Biography
« IL Y A L'ART OFFICIEL, ET IL Y A L’ART » (1935)

René Iché est considéré comme l’un des plus remarquables représentants de la sculpture moderne française, puis après-guerre du mouvement de la Figuration européenne aux côtés d’Henri Moore, Marino Marini, Alberto Giacometti et Francis Bacon.

Figure même de l’artiste engagé, ses recherches esthétiques et techniques ont été menées de front avec une réflexion plus générale sur la place de l’artiste dans la société et dans l’histoire. Il a dveloppé une œuvre érudite, à plusieurs niveaux de lecture, interrogeant ses expériences intimes pour concevoir une œuvre contemporaine de portée universelle.

Pendant la première guerre mondiale, Iché fréquente Guillaume Apollinaire et l’avant- garde à Paris. Démobilisé, il écrit pour la presse et le théâtre, entre dans l’administration avant de tout abandonner pour devenir sculpteur.

• **Lignes répertoriées**:
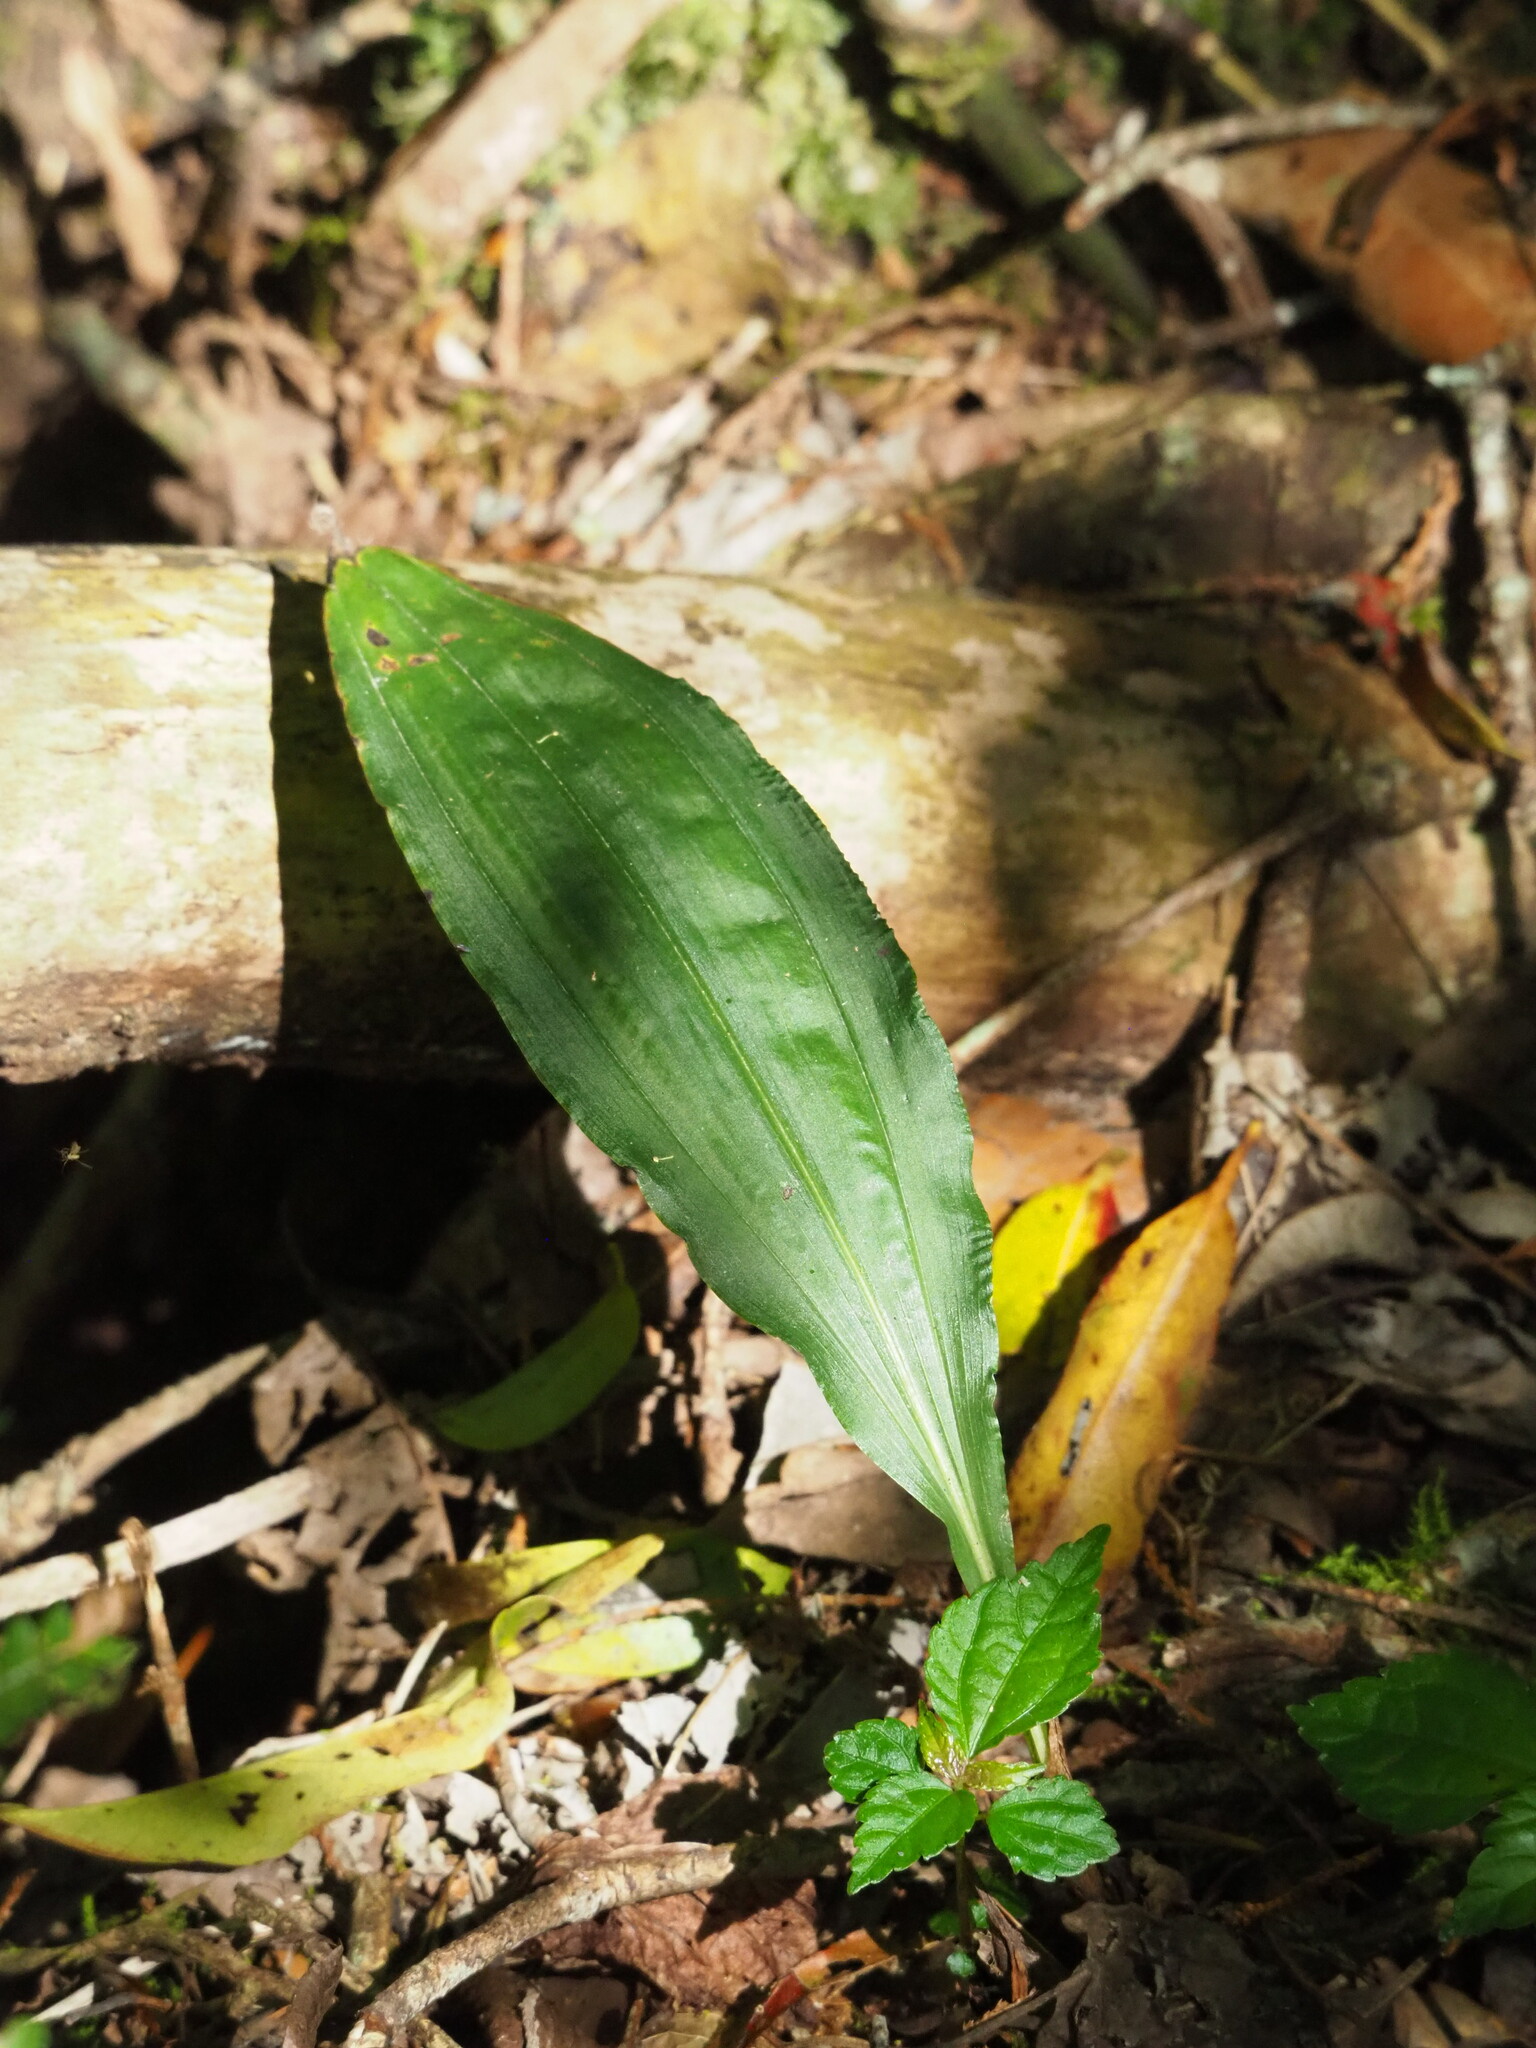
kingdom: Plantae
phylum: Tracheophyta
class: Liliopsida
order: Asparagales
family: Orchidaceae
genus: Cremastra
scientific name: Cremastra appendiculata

* * *

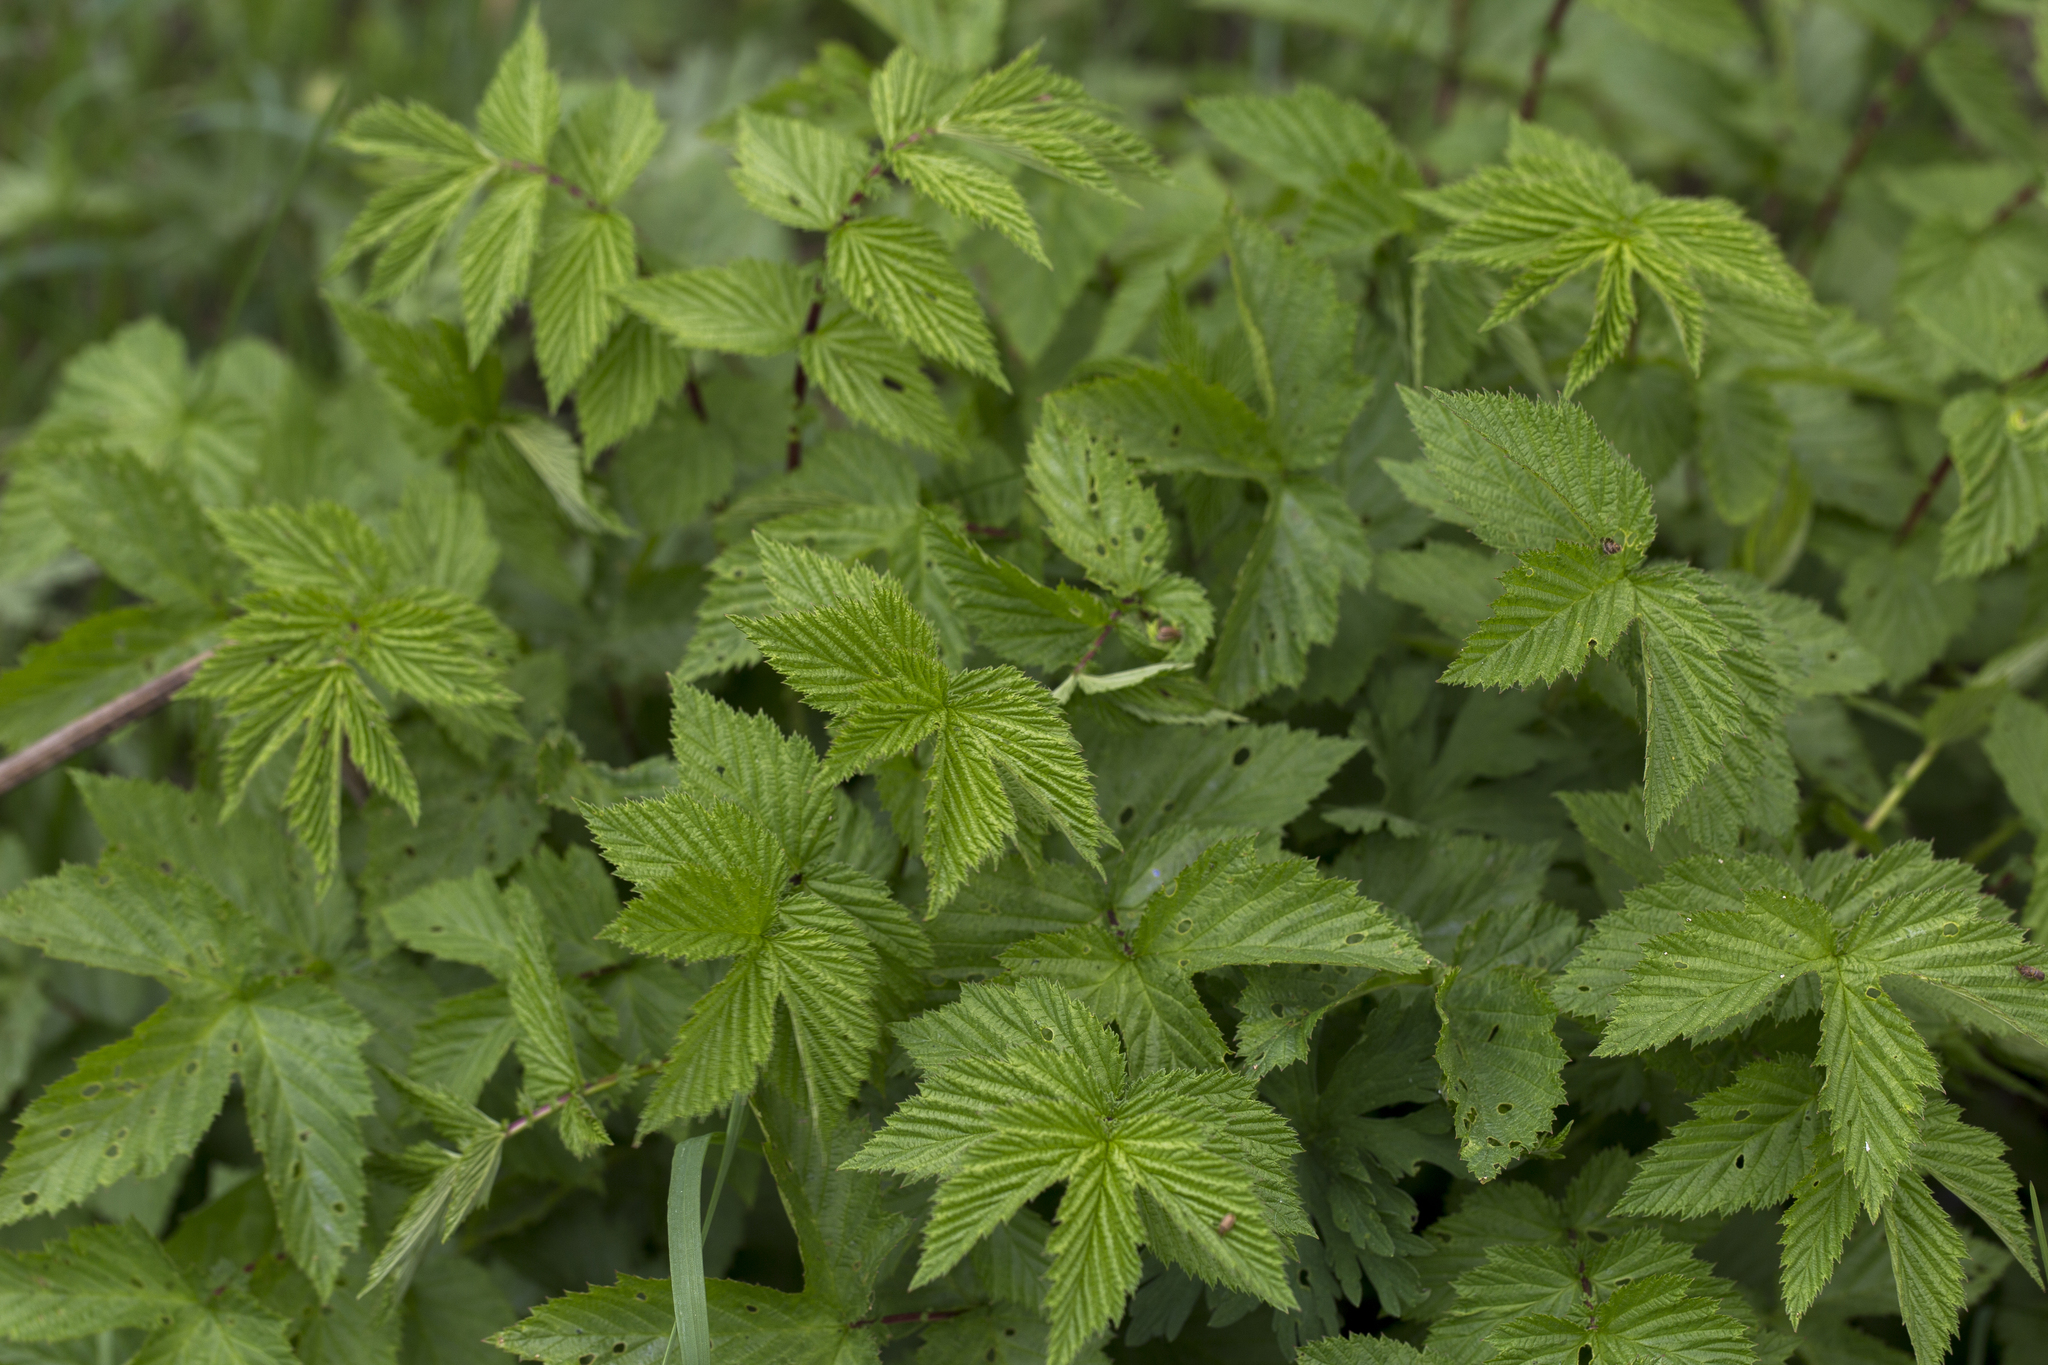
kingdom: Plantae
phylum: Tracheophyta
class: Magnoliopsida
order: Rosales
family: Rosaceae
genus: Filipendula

--

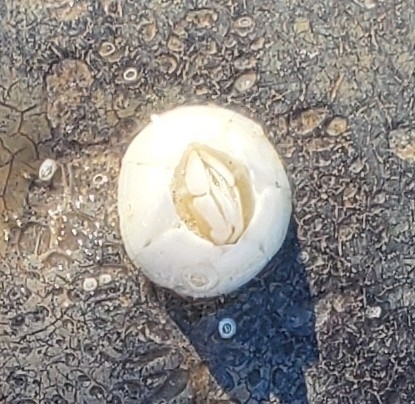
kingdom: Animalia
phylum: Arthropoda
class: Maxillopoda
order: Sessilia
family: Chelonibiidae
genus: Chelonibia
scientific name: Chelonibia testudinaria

• **Travail demandé**:
- A) Recopiez fidèlement l'extrait sur René Iché, en commençant par « Figure même de » et en poursuivant jusqu'à « de portée universelle. ».
- B) Selon l'extrait, quel écrivain Iché fréquente-t-il à Paris pendant la première guerre mondiale ?
Ces lignes proviennent d'une autre source.

• **Corrigé**:
- A)
Figure même de l’artiste engagé, ses recherches esthétiques et techniques ont été menées de front avec une réflexion plus générale sur la place de l’artiste dans la société et dans l’histoire. Il a dveloppé une œuvre érudite, à plusieurs niveaux de lecture, interrogeant ses expériences intimes pour concevoir une œuvre contemporaine de portée universelle.

- B) Guillaume Apollinaire.